= Hansjörg Pauli =

Swiss musicologist

Hansjörg Pauli (3 March 1931 – 15 February 2007) was a Swiss musicologist, pianist, journalist, music critic, screenwriter, and film director.

==Life and career==
Hansjörg Pauli was born in Winterthur, Switzerland on 3 March 1931. He studied at the Winterthur Conservatory from which he graduated in 1953. He pursued further studies in London with Hans Keller. He began working as a music critic and journalist for Swiss newspapers in 1956. One of the publications he wrote criticism for was Neues Winterthurer Tageblatt. He also worked as a jazz pianist in the 1950s.

From 1960 to 1965 Pauli worked at Radio Zürich on new music broadcasts, and between 1965 and 1968 he was a music editor for NDR-Fernsehen where he directed TV documentaries and produced films by Richard Leacock, Rolf Liebermann, Klaus Wildenhahn and others. Starting in 1968 he became a freelance writer. He joined the faculty of the University of Television and Film Munich in 1969.

Pauli was a prominent authority on the music of Luigi Nono. He also worked on films as a screenwriter and director. Films he wrote and directed himself include Webern, oder Ein Leben für die Kunst (1971–3), Strawinsky Weekend (1972–3), and Klänge machen Leute: Funktion und Mechanik von Filmmusik (1973).

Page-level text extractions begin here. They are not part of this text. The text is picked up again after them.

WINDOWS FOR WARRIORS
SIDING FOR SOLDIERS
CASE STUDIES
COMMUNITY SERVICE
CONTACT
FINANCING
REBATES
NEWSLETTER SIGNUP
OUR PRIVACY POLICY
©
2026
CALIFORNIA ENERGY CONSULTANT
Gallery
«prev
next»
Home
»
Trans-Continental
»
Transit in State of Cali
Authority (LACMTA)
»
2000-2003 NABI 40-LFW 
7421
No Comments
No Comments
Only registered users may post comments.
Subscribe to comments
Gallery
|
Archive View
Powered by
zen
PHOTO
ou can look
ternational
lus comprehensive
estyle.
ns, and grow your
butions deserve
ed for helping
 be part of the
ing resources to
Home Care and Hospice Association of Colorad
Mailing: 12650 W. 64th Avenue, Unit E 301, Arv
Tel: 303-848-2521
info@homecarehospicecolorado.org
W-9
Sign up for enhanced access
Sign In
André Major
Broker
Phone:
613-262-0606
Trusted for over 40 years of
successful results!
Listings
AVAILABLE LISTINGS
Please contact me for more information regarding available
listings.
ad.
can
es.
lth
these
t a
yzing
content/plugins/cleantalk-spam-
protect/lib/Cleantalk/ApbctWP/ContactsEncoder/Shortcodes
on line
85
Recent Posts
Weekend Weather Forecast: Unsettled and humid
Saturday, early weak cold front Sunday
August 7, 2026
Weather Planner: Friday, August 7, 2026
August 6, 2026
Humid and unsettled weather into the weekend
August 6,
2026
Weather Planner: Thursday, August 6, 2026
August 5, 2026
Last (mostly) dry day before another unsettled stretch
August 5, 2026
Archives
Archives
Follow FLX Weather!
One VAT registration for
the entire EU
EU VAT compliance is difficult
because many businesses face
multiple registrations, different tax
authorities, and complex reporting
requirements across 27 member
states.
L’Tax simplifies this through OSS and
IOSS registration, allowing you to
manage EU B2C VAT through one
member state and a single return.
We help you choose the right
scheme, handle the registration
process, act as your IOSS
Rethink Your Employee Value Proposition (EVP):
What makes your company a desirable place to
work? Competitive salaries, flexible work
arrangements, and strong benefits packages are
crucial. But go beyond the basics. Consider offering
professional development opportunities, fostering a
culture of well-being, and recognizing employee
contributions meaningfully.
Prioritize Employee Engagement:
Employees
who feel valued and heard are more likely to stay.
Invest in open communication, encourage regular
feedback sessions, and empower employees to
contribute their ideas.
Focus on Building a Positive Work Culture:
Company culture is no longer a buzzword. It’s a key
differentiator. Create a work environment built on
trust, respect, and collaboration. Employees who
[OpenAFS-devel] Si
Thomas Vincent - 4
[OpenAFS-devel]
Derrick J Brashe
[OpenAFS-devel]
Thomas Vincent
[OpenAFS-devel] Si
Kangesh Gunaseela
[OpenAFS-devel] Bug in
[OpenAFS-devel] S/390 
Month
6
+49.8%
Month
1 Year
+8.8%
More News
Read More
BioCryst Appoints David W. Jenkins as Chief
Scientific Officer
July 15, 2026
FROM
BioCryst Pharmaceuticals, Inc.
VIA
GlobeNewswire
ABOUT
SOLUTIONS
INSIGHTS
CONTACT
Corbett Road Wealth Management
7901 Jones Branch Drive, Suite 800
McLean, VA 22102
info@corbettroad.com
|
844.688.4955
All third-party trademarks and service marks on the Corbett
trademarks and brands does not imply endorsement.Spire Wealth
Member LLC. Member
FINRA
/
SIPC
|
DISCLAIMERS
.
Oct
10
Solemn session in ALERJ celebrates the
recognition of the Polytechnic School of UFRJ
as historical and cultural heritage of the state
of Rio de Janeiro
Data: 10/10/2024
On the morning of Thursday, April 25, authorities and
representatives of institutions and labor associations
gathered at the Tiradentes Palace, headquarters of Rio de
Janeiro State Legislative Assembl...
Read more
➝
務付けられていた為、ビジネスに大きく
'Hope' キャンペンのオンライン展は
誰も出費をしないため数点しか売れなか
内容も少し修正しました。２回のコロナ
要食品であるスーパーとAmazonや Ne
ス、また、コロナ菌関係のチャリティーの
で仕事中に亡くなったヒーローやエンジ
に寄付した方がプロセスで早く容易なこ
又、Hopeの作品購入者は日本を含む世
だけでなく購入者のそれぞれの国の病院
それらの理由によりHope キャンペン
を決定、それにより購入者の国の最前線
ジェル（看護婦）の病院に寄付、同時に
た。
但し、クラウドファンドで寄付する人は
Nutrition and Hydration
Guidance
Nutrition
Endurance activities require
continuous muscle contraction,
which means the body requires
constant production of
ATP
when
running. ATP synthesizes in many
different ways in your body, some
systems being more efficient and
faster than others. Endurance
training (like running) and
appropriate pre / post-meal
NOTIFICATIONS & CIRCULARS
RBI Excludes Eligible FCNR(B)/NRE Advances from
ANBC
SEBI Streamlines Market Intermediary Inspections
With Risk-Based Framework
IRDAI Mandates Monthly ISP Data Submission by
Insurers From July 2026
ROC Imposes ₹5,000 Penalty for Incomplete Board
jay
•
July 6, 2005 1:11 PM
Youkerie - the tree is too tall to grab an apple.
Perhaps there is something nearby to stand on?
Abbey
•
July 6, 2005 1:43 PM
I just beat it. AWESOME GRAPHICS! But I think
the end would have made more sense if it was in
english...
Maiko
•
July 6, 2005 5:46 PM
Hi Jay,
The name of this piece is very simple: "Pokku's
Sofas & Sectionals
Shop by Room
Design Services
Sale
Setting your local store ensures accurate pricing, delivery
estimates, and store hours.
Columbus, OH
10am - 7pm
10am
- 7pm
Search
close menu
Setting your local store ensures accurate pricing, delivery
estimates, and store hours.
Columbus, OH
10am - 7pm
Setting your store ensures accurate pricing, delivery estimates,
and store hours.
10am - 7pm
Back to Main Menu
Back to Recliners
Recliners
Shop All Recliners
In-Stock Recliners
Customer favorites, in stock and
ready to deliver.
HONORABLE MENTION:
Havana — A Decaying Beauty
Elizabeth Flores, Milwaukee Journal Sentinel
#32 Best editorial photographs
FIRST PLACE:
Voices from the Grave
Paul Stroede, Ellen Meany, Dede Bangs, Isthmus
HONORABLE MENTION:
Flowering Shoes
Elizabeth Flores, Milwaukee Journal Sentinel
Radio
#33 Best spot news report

==Articles by Hansjörg Pauli==
- 'On Strawinsky's Threni, Tempo, New Series, No. 49 (Autumn, 1958), pp. 16–17+21-33
- 'Hans Werner Henze's Italian Music', The Score, No.25, June 1959
- 'Für wen komponieren Sie eigentlich?' Reihe Fischer, vol. F 16. Frankfurt am Main: Fischer, 1971.
- 'Bernard Herrmanns Musik zu Citizen Kane', Dissonance 26 (November 1990): 12–18.